I contacted a few friends, posted the flyer on Facebook, was doing my best to spread the word. I had asked my friend, Susan, to share Mama through her social network. We ended up having a long conversation catching up on all kinds of things, and I offered to drive to San Diego to visit her and bring Mama and the puppies so she could meet them. Susan fell in love. And Mama, Miki and Mini loved her sweet soul right back.
Susan is a person of service. She is a kind, compassionate, gentle person. She supported me during The WE Conference 2011, sharing her time, energy and talents to help promote the event, and was a loyal, dependable, generous volunteer.
During the visit, Susan fell in love with Mama. Her adult son, Andrew, was there, too, and Mama readily curled up on his lap, too, as did the puppies. Susan said she really would love to have a dog, but she already had travel plans for the holiday season, plus she needed to consult her husband who works out-of-state.
"Of course," I said. "Just let me know."
It's been five days since Susan, her husband, Roger, and son, Andrew [pictured] came over to pick up Mama. Another animal communicator had donated a session and Mama had accepted them as her family. I told them what I had received from the latest session, and shared what I knew of Mama's history (her-story). Mama wanted this to be her final home where she could live out her life in peace. They understood. And they love her without condition. They've renamed her "Mama Mia" and are calling her Mia for short. Mini had already found her happily-ever-after home in the interim. And Steve has agreed to love and nurture Miki during my travels.

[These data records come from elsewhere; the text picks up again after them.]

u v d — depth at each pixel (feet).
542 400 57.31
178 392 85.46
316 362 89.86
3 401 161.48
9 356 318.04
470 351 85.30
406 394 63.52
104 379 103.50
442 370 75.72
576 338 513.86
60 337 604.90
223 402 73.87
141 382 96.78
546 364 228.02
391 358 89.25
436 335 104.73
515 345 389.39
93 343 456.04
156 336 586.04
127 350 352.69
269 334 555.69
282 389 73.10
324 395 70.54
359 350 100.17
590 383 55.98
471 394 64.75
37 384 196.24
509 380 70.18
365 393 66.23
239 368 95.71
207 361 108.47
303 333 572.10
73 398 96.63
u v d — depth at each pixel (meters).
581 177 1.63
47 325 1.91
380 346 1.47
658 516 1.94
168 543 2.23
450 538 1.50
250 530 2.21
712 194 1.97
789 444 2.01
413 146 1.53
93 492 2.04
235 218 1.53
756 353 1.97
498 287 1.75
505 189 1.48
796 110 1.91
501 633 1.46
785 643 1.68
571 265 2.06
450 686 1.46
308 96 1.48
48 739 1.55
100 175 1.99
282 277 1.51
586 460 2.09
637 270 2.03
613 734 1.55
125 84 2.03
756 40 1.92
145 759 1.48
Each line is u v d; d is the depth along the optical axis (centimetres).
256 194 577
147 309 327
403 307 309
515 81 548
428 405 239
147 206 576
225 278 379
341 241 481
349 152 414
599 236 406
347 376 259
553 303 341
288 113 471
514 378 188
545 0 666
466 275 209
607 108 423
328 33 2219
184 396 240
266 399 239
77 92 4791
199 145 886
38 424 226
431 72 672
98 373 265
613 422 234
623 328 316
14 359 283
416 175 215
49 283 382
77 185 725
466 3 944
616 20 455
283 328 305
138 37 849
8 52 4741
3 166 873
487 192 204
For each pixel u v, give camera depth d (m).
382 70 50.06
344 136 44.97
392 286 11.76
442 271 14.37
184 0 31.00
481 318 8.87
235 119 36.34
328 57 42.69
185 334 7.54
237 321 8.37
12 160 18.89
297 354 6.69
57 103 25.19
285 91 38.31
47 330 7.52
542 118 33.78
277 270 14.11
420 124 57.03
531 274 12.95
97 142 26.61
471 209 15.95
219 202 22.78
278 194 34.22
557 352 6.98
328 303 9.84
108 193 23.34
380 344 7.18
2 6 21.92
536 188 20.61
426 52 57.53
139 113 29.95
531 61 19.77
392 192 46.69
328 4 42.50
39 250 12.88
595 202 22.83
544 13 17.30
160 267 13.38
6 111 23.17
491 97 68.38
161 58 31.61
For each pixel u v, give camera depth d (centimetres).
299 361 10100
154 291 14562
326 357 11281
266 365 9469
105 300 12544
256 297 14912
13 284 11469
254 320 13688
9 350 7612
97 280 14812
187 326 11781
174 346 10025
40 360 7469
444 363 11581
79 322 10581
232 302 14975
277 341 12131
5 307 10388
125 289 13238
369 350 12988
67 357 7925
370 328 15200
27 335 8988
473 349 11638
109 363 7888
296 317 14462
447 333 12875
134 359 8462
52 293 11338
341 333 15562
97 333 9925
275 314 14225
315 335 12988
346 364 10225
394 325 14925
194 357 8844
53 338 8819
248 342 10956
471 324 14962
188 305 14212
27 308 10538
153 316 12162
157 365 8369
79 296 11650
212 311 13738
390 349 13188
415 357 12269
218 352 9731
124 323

Since adopting Mama, Susan has taken her several places, including to a nursing home to visit Roger's mother, who has Alzheimer's. Susan has sent me a few photos, but this one really touched me. It came with the following text message--
"Mama Mia is such a joy to have here with us. She brightens our day, such a delight. She sleeps on Andrew's bed and always follows him. He, in turn, holds her like a baby and just gets crazy about playing with Mia. Roger loves Mia, too! Here's a photo of our family with Mia giving so much joy to my mom-in-law at the Alzheimer's facility. Priceless. P.S. Yes, you can use my photos for your blog."
Mama has gone home. For good. The Universe delivers. And so it is. Amen.
Thank you, Susan, Roger and Andrew for opening your hearts and your home to welcome this beautiful little girl. May you all enjoy great love. Thank you.